WASHINGTON (AP) — The US economy witnessed a significant growth of 3.8% between April and June, buoyed by increased consumer spending, according to a recent report which revised previous estimates substantially.
The Gross Domestic Product (GDP) of the United States rebounded in the spring, recovering from a 0.6% decline in the first quarter attributed to the ramifications of President Donald Trump’s trade policies, the Commerce Department shared on Thursday. Earlier, the expected growth for the second quarter was pegged at 3.3%, so this revision caught many off guard.
The downturn in the first quarter, marking the first contraction of the economy in three years, was largely because of a spike in imports, which were subtracted from the GDP as Trump accelerated the import of goods before imposing a cleaning tax on them. However, that trend saw a reversal in the following quarter, with imports dropping sharply by 29.3% and contributing to growth exceeding 5 percentage points.
Consumer spending climbed to a rate of 2.5%, up from 0.6% in the first quarter, surpassing previous government estimates that were notably above 1.6%.
“U.S. consumers proved to be more resilient than many anticipated, even amid stock market fluctuations and various trade uncertainties,” noted Heather Long, chief economist for the Navy Federal Credit Union, via social media.
The underlying sectors within the GDP data showed greater strength than earlier reported, increasing by 2.9% from April to June and revising the first quarter’s growth from 1.9%. This segment, which includes consumer spending and private investment, does not account for less stable components such as exports, inventories, and government expenditures.
On the flip side, private investments saw a decline, particularly with a 5.1% drop in housing investment.
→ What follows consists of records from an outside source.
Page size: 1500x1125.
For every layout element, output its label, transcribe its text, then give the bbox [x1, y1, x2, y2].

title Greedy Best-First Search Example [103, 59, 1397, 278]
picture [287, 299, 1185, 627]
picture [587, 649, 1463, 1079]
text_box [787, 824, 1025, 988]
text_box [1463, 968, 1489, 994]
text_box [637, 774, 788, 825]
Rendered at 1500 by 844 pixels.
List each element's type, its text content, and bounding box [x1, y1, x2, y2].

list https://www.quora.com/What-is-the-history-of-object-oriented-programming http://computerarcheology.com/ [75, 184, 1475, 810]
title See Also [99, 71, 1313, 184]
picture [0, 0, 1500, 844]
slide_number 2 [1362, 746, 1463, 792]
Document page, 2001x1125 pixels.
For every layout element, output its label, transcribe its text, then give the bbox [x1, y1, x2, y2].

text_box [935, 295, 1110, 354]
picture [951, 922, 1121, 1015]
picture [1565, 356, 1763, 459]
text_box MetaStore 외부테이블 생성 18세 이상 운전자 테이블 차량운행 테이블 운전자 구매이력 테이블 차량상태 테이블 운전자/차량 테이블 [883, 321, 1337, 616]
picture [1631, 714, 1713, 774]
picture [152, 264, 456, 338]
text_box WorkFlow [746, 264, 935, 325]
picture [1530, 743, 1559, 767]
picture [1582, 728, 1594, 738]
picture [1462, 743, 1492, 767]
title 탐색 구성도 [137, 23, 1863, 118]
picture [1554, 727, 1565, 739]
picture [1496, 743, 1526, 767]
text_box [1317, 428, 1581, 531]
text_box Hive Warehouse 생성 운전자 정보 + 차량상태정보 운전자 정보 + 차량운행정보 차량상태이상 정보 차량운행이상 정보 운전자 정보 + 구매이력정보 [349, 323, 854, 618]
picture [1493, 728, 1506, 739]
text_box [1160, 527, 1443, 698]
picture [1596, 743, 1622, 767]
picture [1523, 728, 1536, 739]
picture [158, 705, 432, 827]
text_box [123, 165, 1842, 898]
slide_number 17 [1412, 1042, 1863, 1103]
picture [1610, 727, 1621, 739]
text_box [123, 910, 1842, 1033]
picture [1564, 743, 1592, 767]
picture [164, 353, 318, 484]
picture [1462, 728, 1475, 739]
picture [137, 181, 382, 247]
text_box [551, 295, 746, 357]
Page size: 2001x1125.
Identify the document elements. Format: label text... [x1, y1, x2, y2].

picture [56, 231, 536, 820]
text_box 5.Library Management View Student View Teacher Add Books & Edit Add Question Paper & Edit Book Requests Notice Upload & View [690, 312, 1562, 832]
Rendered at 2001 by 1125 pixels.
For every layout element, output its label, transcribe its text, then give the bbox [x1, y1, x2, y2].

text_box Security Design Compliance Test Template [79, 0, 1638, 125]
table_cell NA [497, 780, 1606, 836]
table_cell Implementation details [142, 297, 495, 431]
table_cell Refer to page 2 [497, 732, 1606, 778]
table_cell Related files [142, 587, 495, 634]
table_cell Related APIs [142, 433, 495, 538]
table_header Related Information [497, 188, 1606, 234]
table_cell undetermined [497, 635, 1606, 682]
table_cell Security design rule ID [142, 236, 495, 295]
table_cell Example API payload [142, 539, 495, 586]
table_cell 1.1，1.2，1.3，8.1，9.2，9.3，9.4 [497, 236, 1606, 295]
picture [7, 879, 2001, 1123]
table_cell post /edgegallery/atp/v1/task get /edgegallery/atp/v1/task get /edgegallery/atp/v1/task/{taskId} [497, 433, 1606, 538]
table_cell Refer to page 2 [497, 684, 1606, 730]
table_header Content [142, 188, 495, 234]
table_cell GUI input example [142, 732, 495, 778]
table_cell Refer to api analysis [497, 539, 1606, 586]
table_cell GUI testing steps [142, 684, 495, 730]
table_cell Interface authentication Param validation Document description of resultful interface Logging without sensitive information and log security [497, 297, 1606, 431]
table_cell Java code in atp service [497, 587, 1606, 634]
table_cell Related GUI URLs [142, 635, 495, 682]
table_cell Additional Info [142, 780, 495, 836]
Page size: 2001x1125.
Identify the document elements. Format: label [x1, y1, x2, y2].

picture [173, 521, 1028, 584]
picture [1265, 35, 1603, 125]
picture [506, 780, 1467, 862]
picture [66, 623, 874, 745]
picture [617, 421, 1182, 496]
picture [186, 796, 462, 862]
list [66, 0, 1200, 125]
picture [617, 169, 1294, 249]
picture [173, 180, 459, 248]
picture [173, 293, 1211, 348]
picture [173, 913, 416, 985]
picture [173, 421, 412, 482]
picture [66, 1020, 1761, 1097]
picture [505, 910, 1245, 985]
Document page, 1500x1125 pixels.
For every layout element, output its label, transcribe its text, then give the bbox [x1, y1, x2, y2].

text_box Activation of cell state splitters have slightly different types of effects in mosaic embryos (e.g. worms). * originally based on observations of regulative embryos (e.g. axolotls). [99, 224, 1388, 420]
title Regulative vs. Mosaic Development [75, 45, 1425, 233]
The reduction in business inventories accounted for more than 3.4 percentage points of the growth in the second quarter.
Federal spending and investment experienced a notable decline of 5.3% annually, following a 5.6% decrease in the first quarter.
Since assuming office, Trump has altered longstanding US policies regarding freer trade, imposing substantial tariffs on imports from nearly all countries and specifically targeting products such as steel, aluminum, and automobiles.
Trump advocates these tariffs as a means to fortify American industry, attract manufacturing to the US, and help offset the major tax cuts implemented on July 4th.
In contrast, many mainstream economists, a perspective that Trump and his advisors tend to dismiss, argue that these tariffs are detrimental to the economy. They believe tariffs escalate costs and, while intended to shield US businesses, paradoxically make them less efficient. It’s noted that the costs of tariffs are typically absorbed by US importers, which usually translates into higher prices for consumers, although the inflationary impact has been relatively modest so far.
The often erratic imposition of tariffs by Trump—whether introducing them, pausing them, or announcing new ones—has left businesses confused and has contributed to significant economic slowdowns.
From 2021 to 2023, the US had a strong job market with about 400,000 new jobs created monthly as the economy rebounded from pandemic-induced lockdowns. Yet, job growth has decelerated recently due to uncertainties stemming from trade policies and the ongoing effects of 11 interest rate hikes implemented by the Federal Reserve to combat inflation in 2022 and 2023.
A recent revision from the Labor Bureau indicated that the economy added 911,000 fewer jobs than initially reported in the year ending March, which translates to an average job addition of less than 71,000 per month, instead of the previously reported 147,000. Since March, the pace of job creation has slowed further, averaging about 53,000 jobs monthly.
Looking ahead, the Labor Bureau is expected to report that September saw only 43,000 new jobs added, while the unemployment rate is projected to be around 4.3% lower, according to forecasts from data firm Factset.
To bolster the job market, the Federal Reserve recently cut benchmark interest rates for the first time since December and indicates further cuts may follow this year. However, the surprisingly robust GDP growth for the second quarter could lessen the incentive to lower rates, even amidst strong pressure from Trump.
Thursday’s update on GDP marks the Commerce Department’s third take on the economic growth for the second quarter, with an initial estimate for growth from July to September set to be released on October 30th.
Current projections from Factset anticipate that GDP growth may slow to just 1.5% in the third quarter.